• **PROBLEM REQUIREMENTS**: All the lines below need to be output exactly, apart from any images.

• **Dataset items**:
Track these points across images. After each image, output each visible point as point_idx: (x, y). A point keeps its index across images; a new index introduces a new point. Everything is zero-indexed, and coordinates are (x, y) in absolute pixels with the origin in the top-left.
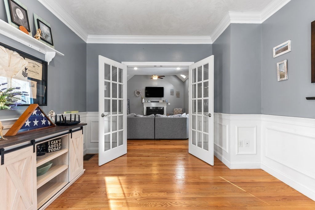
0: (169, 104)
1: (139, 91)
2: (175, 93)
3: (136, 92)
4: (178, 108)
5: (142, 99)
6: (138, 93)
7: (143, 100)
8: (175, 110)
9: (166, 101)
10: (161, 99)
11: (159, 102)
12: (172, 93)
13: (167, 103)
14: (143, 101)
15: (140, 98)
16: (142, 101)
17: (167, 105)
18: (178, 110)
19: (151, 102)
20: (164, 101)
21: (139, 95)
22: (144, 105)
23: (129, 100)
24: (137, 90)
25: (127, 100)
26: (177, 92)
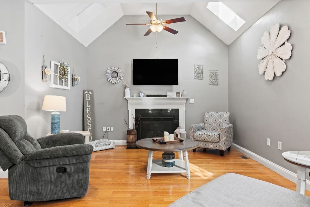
0: (192, 101)
1: (116, 70)
2: (206, 75)
3: (108, 71)
4: (217, 111)
5: (125, 88)
6: (116, 74)
7: (128, 91)
8: (207, 116)
9: (185, 93)
10: (171, 90)
11: (166, 96)
12: (199, 74)
13: (187, 99)
14: (128, 94)
15: (119, 86)
16: (124, 96)
17: (186, 103)
18: (216, 117)
19: (148, 96)
20: (179, 95)
21: (118, 79)
22: (129, 104)
23: (92, 91)
24: (112, 68)
25: (87, 92)
26: (211, 72)
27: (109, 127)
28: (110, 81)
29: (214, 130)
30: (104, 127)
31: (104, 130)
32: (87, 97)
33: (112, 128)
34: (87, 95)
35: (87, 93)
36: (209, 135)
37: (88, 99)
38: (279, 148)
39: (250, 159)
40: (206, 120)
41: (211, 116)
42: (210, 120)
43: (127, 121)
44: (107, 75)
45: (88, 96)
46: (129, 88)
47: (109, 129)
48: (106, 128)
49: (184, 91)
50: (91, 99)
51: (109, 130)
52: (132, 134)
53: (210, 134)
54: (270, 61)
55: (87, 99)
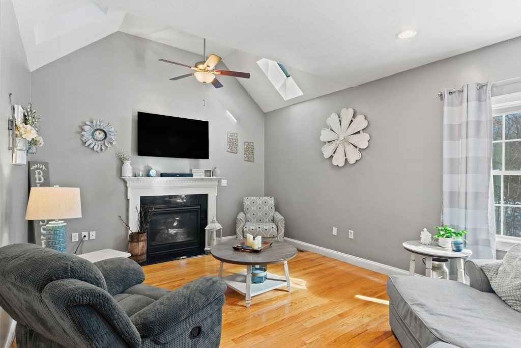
0: (224, 183)
1: (103, 126)
2: (241, 148)
4: (259, 195)
6: (103, 134)
7: (128, 166)
8: (247, 203)
9: (217, 171)
11: (191, 175)
12: (233, 145)
13: (219, 180)
15: (108, 157)
16: (121, 174)
17: (218, 186)
18: (260, 204)
19: (162, 175)
20: (209, 174)
21: (106, 144)
22: (129, 189)
23: (46, 164)
24: (94, 122)
25: (36, 166)
26: (246, 144)
27: (87, 233)
28: (91, 147)
29: (260, 220)
30: (73, 234)
31: (75, 237)
32: (37, 176)
33: (93, 234)
34: (36, 171)
35: (37, 169)
36: (266, 230)
37: (40, 179)
38: (350, 237)
39: (306, 251)
40: (248, 209)
41: (253, 203)
42: (254, 208)
43: (124, 218)
44: (83, 135)
45: (39, 174)
46: (130, 162)
47: (85, 236)
48: (80, 235)
49: (215, 168)
50: (45, 180)
51: (86, 238)
52: (141, 241)
53: (267, 228)
54: (340, 146)
55: (37, 179)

• **THE ANSWER**:
Track these points across images. After each image, output each visible point as point_idx: (x, y). A point keeps its index across images; a new index introduces a new point. Everything is zero-indexed, and coordinates are (x, y) in absolute pixels with the origin in the top-left.
0: (169, 104)
1: (139, 91)
2: (175, 93)
3: (136, 92)
4: (178, 108)
5: (142, 99)
6: (138, 93)
7: (143, 100)
8: (175, 110)
9: (166, 101)
10: (161, 99)
11: (159, 102)
12: (172, 93)
13: (167, 103)
14: (143, 101)
15: (140, 98)
16: (142, 101)
17: (167, 105)
18: (178, 110)
19: (151, 102)
20: (164, 101)
21: (139, 95)
22: (144, 105)
23: (129, 100)
24: (137, 90)
25: (127, 100)
26: (177, 92)
0: (192, 101)
1: (116, 70)
2: (206, 75)
3: (108, 71)
4: (217, 111)
5: (125, 88)
6: (116, 74)
7: (128, 91)
8: (207, 116)
9: (185, 93)
10: (171, 90)
11: (166, 96)
12: (199, 74)
13: (187, 99)
14: (128, 94)
15: (119, 86)
16: (124, 96)
17: (186, 103)
18: (216, 117)
19: (148, 96)
20: (179, 95)
21: (118, 79)
22: (129, 104)
23: (92, 91)
24: (112, 68)
25: (87, 92)
26: (211, 72)
27: (109, 127)
28: (110, 81)
29: (214, 130)
30: (104, 127)
31: (104, 130)
32: (87, 97)
33: (112, 128)
34: (87, 95)
35: (87, 93)
36: (209, 135)
37: (88, 99)
38: (279, 148)
39: (250, 159)
40: (206, 120)
41: (211, 116)
42: (210, 120)
43: (127, 121)
44: (107, 75)
45: (88, 96)
46: (129, 88)
47: (109, 129)
48: (106, 128)
49: (184, 91)
50: (91, 99)
51: (109, 130)
52: (132, 134)
53: (210, 134)
54: (270, 61)
55: (87, 99)
0: (224, 183)
1: (103, 126)
2: (241, 148)
4: (259, 195)
6: (103, 134)
7: (128, 166)
8: (247, 203)
9: (217, 171)
11: (191, 175)
12: (233, 145)
13: (219, 180)
15: (108, 157)
16: (121, 174)
17: (218, 186)
18: (260, 204)
19: (162, 175)
20: (209, 174)
21: (106, 144)
22: (129, 189)
23: (46, 164)
24: (94, 122)
25: (36, 166)
26: (246, 144)
27: (87, 233)
28: (91, 147)
29: (260, 220)
30: (73, 234)
31: (75, 237)
32: (37, 176)
33: (93, 234)
34: (36, 171)
35: (37, 169)
36: (266, 230)
37: (40, 179)
38: (350, 237)
39: (306, 251)
40: (248, 209)
41: (253, 203)
42: (254, 208)
43: (124, 218)
44: (83, 135)
45: (39, 174)
46: (130, 162)
47: (85, 236)
48: (80, 235)
49: (215, 168)
50: (45, 180)
51: (86, 238)
52: (141, 241)
53: (267, 228)
54: (340, 146)
55: (37, 179)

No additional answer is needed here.